I have implemented fairly complete and robust proper support for 
character encodings in ruby-marc when reading 'binary' marc under ruby 1.9.

It's currently in a git branch, not yet released, and not yet in git 
master. https://github.com/ruby-marc/ruby-marc/tree/char_encodings

If anyone who uses this (or doesn't) has a chance to beta test it, it 
would be appreciated. One way to test, checkout with git, switch to 
'char_encodings' branch, and `rake install` to install as a gem to your 
system.  These changes should _only_ effect use under ruby 1.9, and only 
effect reading in 'binary' (ISO 2709) marc.

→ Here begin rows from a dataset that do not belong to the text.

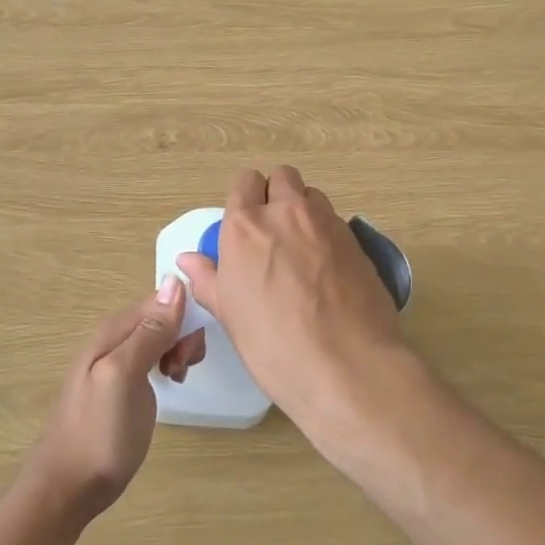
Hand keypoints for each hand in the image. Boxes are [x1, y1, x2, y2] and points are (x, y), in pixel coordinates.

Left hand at [23, 280, 203, 521]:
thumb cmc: (99, 432)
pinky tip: (170, 385)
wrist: (70, 486)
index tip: (188, 353)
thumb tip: (175, 282)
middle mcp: (115, 338)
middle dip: (182, 336)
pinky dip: (169, 364)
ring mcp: (119, 362)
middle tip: (181, 370)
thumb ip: (149, 332)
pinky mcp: (125, 383)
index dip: (182, 319)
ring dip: (178, 351)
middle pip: (163, 316)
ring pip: (161, 336)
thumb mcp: (125, 376)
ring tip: (177, 379)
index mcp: (113, 331)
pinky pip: (155, 357)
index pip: (161, 300)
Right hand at [176, 166, 405, 433]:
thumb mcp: (229, 315)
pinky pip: (335, 221)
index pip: (244, 182)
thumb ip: (207, 279)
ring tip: (302, 249)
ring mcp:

The new functionality is pretty extensively covered by automated tests, 
but there are some weird and complex interactions that can occur 
depending on exactly what you're doing, bugs are possible. It was 
somewhat more complicated than one might expect to implement a complete 
solution here, in part because we _do_ have international users who use 
ruby-marc, with encodings that are neither MARC8 nor UTF8, and in fact 
non-MARC21.

If any of the other committers (or anyone else) wants to code review, 
you are welcome to.

POSSIBLE BACKWARDS INCOMPAT

Some previous 0.4.x versions, when running under ruby 1.9 only, would 
automatically _transcode_ non-unicode encodings to UTF-8 for you under 
the hood. The new version no longer does so automatically (although you 
can ask it to). It was not tenable to support that backwards compatibly.

Everything else _ought_ to be backwards compatible with previous 0.4.x 
ruby-marc under ruby 1.9, fixing many problems.

NEW FEATURES

All applying to ruby 1.9 only, and to reading binary MARC only.

* Do a pretty good job of setting encodings properly for your ruby 
environment, especially under standard UTF-8 usage.

* You _can_ and _do have to_ provide an argument for reading non-UTF8 
encodings. (but sadly no support for marc8).

* You can ask MARC::Reader to transcode to a different encoding when 
loading marc.

* You can ask MARC::Reader to replace bytes that are illegal in the 
believed source encoding with a replacement character (or the empty 
string) to avoid ruby "invalid UTF-8 byte" exceptions later, and 
sanitize your input.

New features documented in inline comments, see at:
http://rubydoc.info/github/ruby-marc/ruby-marc/MARC/Reader

I had trouble making the docs concise, sorry, I think I've been pounding 
my head against this stuff so much realizing how complicated it ends up 
being that I wasn't sure what to leave out.